Here I am, giving someone the "bitch please" look at a park. Yes, it was me giving attitude far too early. I'm surprised I didn't snap my fingers. I always knew I was different. Always. Even when I was trying to fit in with the cool kids, I would never rightfully fit in everywhere. And, I mainly felt pretty lonely.
I enjoyed my action figures, pop music, and every video game I could find. Plus Dinosaurs, Teenage Mutant Ninja Turtles, Power Rangers - you name it. I even had my favorite Tonka trucks. Yet, I wasn't like the other kids in a lot of ways.
The age it really hit me was was at 11, at a birthday party for two classmates. I had no idea I really liked one of the boys, but he didn't talk to me the entire party.
Afterward in the car with my family on the way home, I started crying uncontrollably. I didn't even know why, other than being sad that he didn't even say "hi" to me.
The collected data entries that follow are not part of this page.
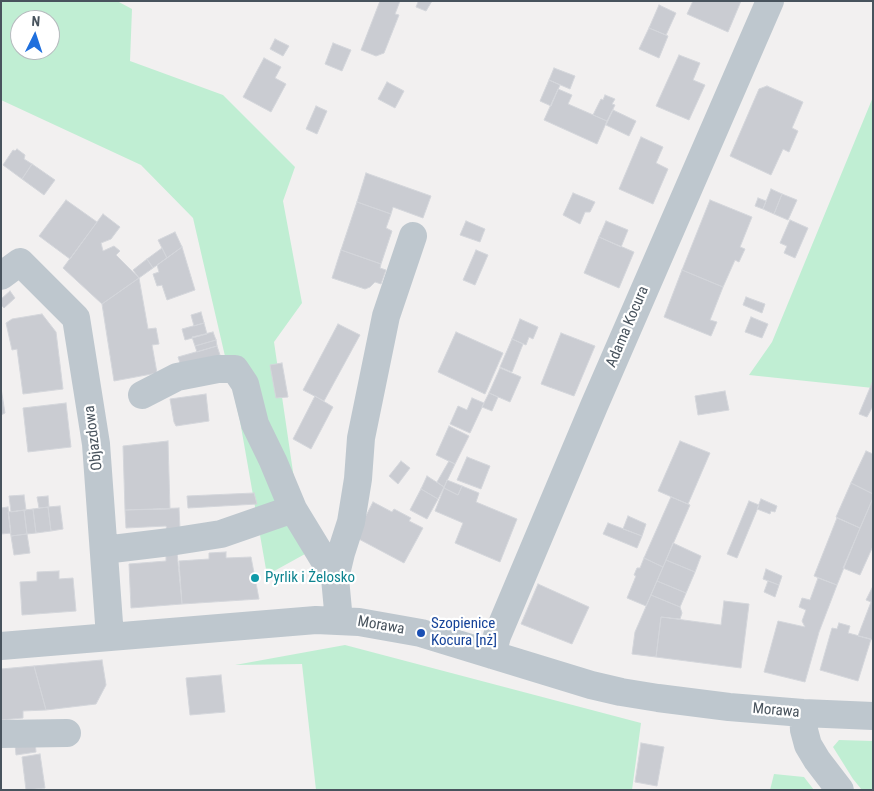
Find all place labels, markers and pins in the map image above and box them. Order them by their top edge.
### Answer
place label: Pyrlik i Żelosko [265,569,355,587]
marker: Pyrlik i Żelosko [249,572,261,584]
place label: Szopienice Kocura [nż] [431,615,497,650]
marker: Szopienice Kocura [nż] [415,627,427,639]

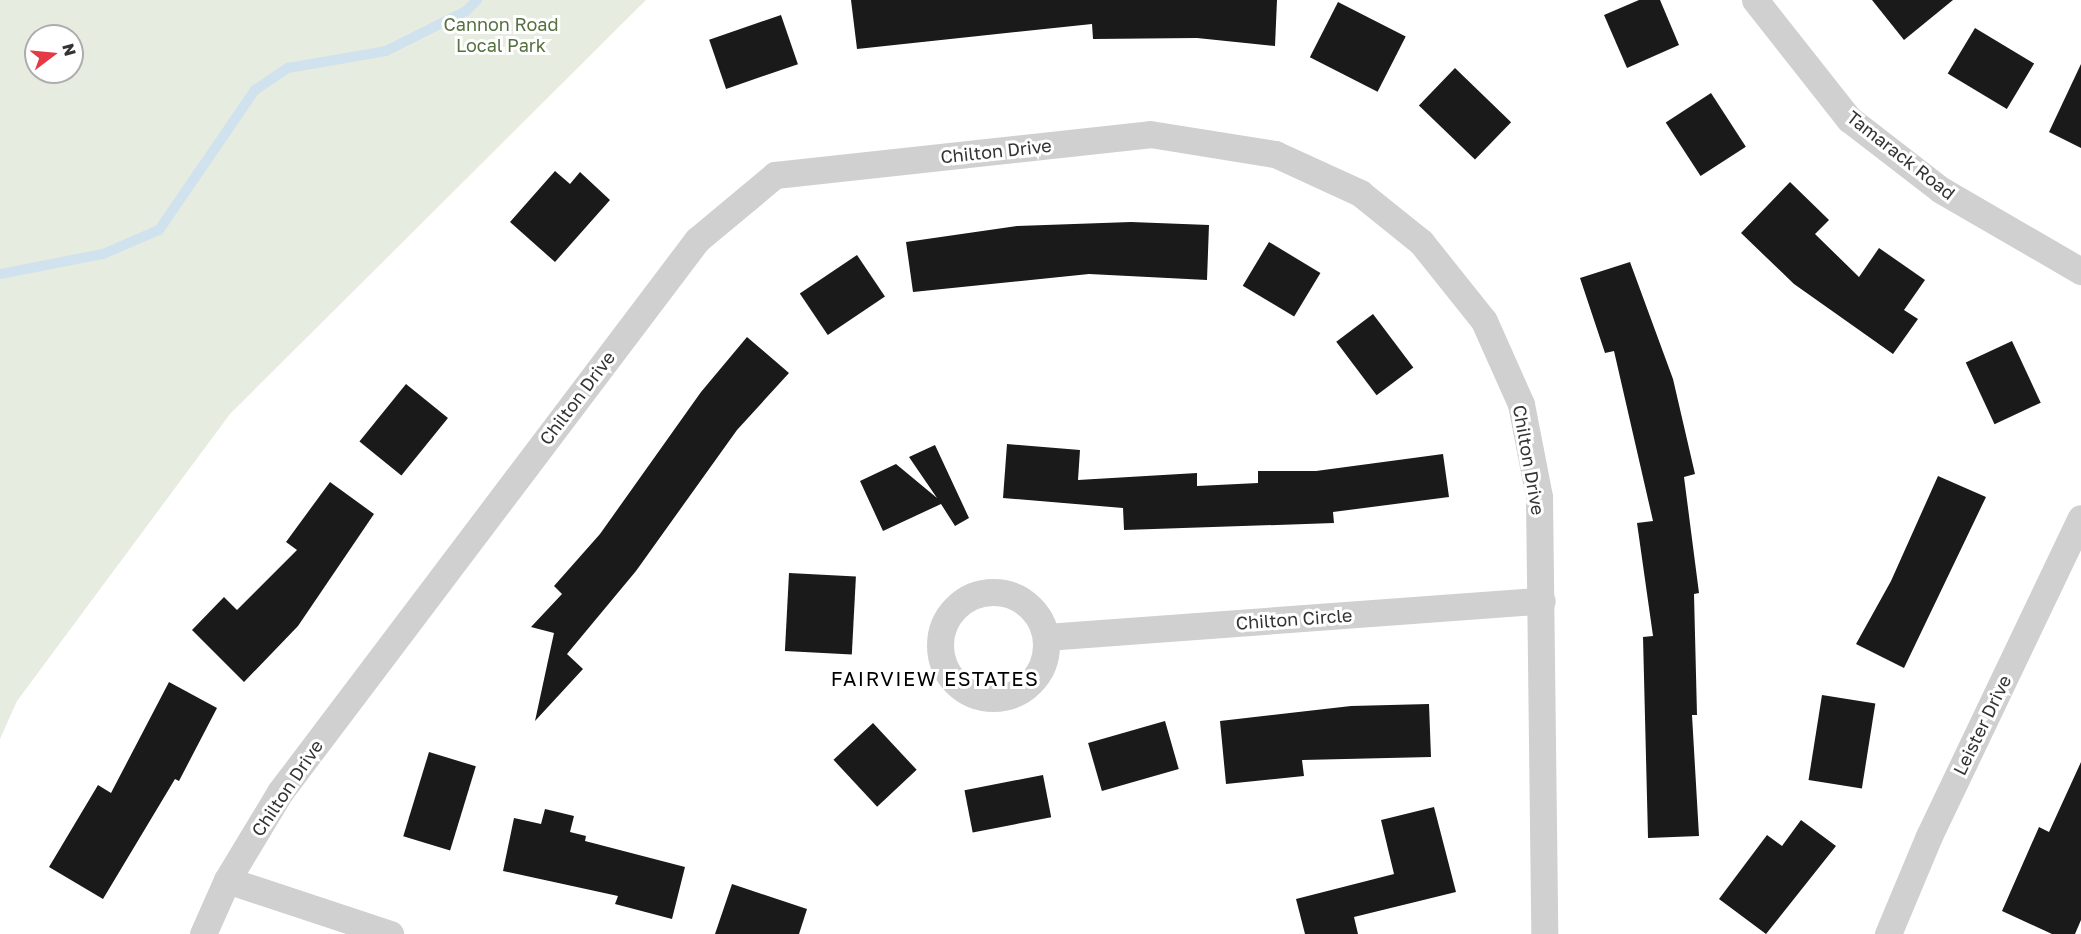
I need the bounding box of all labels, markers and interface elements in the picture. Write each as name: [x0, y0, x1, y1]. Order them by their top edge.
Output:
park label: Cannon Road Local Park: [443, 14, 559, 57]
north arrow: [24, 24, 84, 84]
text: N: [58, 41, 81, 58]
street label: Tamarack Road: [1843, 106, 1959, 204]
street label: Chilton Drive: [939, 134, 1053, 168]
street label: Chilton Drive: [535, 347, 619, 449]
street label: Chilton Drive: [1509, 403, 1549, 517]
street label: Chilton Circle: [1235, 604, 1353, 634]
district label: FAIRVIEW ESTATES: [831, 666, 1039, 690]
street label: Leister Drive: [1948, 671, 2016, 779]
street label: Chilton Drive: [247, 736, 327, 840]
Thinking about it now, it's so stupid - but it makes complete sense.
I told my family to leave me alone and that I felt like I wanted to kill myself... ugh... mistake. My gay alarm should have gone off. Still, I ignored it until about 17 where I admitted to myself that 'maybe I was bi' since I knew I anatomically liked men from watching straight porn. I thought that, ya know, maybe just maybe, one day I would develop feelings for a girl.
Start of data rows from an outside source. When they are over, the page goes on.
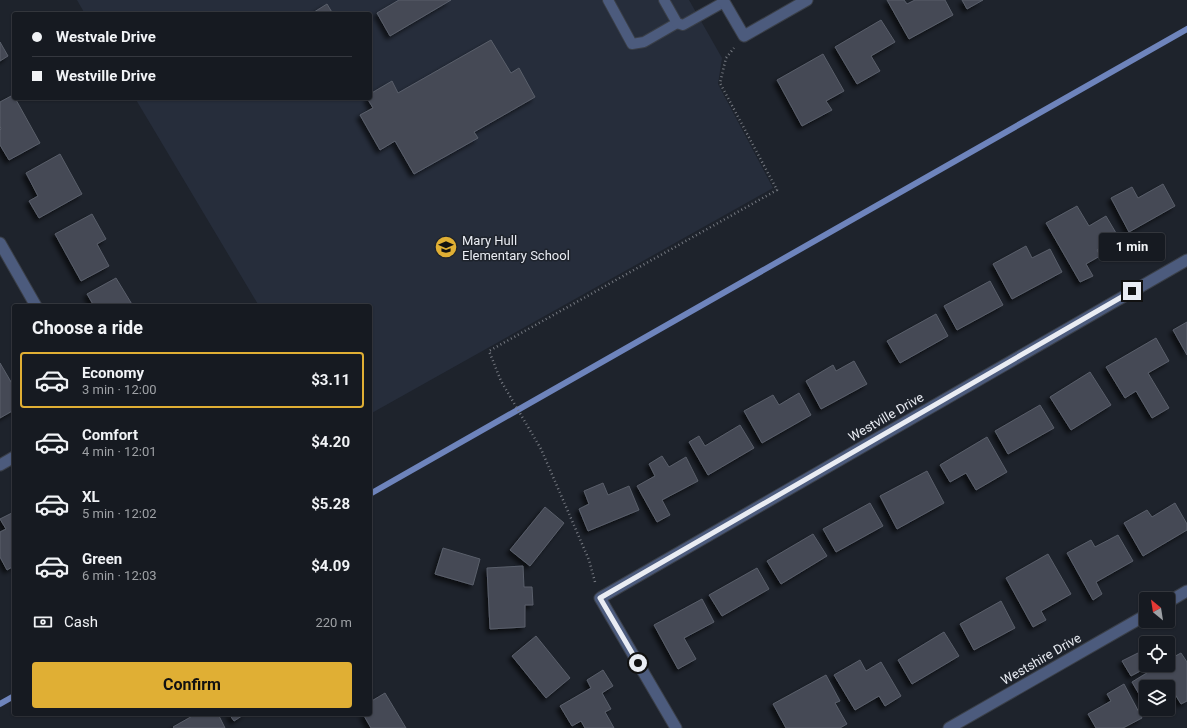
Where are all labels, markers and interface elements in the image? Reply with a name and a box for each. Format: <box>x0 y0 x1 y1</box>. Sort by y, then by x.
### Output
text: Westvale Drive <box>56 28 156 46</box>
text: Westville Drive <box>56 67 156 85</box>
place label: Mary Hull Elementary School <box>462 233 570 263</box>
callout: 1 min <box>1099 233 1165 261</box>
school or university icon: Mary Hull Elementary School <box>433 234 459 260</box>
text: 1 min <box>1116 239 1148 254</box>
route end <box>1123 282 1141 300</box>
text: Choose a ride <box>32 317 143 338</box>
icon: car <box>34 362 70 398</box>
text: Economy <box>82 364 144 382</box>
text: $3.11 <box>311 371 350 389</box>
text: 3 min · 12:00 <box>82 382 157 397</box>
street label: Westville Drive <box>846 389 926 445</box>
icon: car <box>34 424 70 460</box>
text: Comfort <box>82 426 138 444</box>
text: $4.20 <box>311 433 350 451</box>
text: 4 min · 12:01 <box>82 444 157 459</box>
icon: car <box>34 486 70 522</box>
text: XL <box>82 488 100 506</box>
text: $5.28 <box>311 495 350 513</box>
text: 5 min · 12:02 <box>82 506 157 521</box>
icon: car <box>34 548 70 584</box>
text: Green <box>82 550 122 568</box>
text: $4.09 <box>311 557 350 575</box>
text: 6 min · 12:03 <box>82 568 157 583</box>
north arrow <box>1139 592 1175 628</box>
map controls <box>1139 592 1175 716</box>
icon: cash <box>32 611 54 633</box>
text: Cash <box>64 613 98 631</box>
text: 220 m <box>315 615 352 630</box>
street label: Westshire Drive <box>998 630 1084 688</box>
button: locate <box>1139 636 1175 672</box>
route start <box>629 654 647 672</box>
button: Confirm <box>32 662 352 708</box>
button: layers <box>1139 680 1175 716</box>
It took me until 20 to really accept that yes, I was gay - and it hit me like a ton of bricks. My family had always been bigots, and when I finally came out and told them a boy had taken my heart, it was not accepted. The snide comments started right away and the 'you're not my son' ignoring began. I didn't even talk to my parents for months, other than, 'Hey! How's it going?
As for my friends, most of them were like, 'Really!? COOL!'. I got just a high five from one, a 'Good to know,' and of course the, 'I always suspected' I remember being told in high school that if I were gay, I'd be the perfect shopping buddy.
Yup. Still didn't like shopping.
At least now we can talk about our crush on Ryan Reynolds. On the other hand, I did lose three guy friends. And a best friend since Middle School deleted me on Facebook (and in person), because his mom was convinced I would 'give him the gay'. I still see him around and I know he misses what we had, but he's a grown man who still can't make his own decisions.
My advice to the upcoming generation: Stick to your guns.
For the sake of your own well-being, don't let someone tell you who to be. Whichever veil you put around yourself to be safe, know that inside that shell you must grow, and eventually you will be outside of it exploring the world without it.
As a creative thinker I jumped outside the box completely. It's not for everyone, but if you're tough, then take the world on. The path is tumultuous, and you're going to want to give up - but listen to that thing that says, "I will be happy" and you will get there. Love life, and love what you live.